- _WHAT TO DO_
Please work out how many lines below contain the word "parte", and reply with only that number.

[[ INFORMATION open ]]

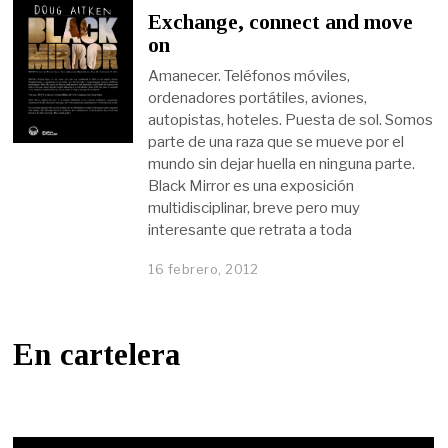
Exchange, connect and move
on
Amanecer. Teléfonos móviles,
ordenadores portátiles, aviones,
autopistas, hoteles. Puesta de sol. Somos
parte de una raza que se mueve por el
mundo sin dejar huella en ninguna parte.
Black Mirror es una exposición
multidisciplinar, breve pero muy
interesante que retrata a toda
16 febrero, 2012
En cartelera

[[ INFORMATION closed ]]

- _TASK ANSWER_
2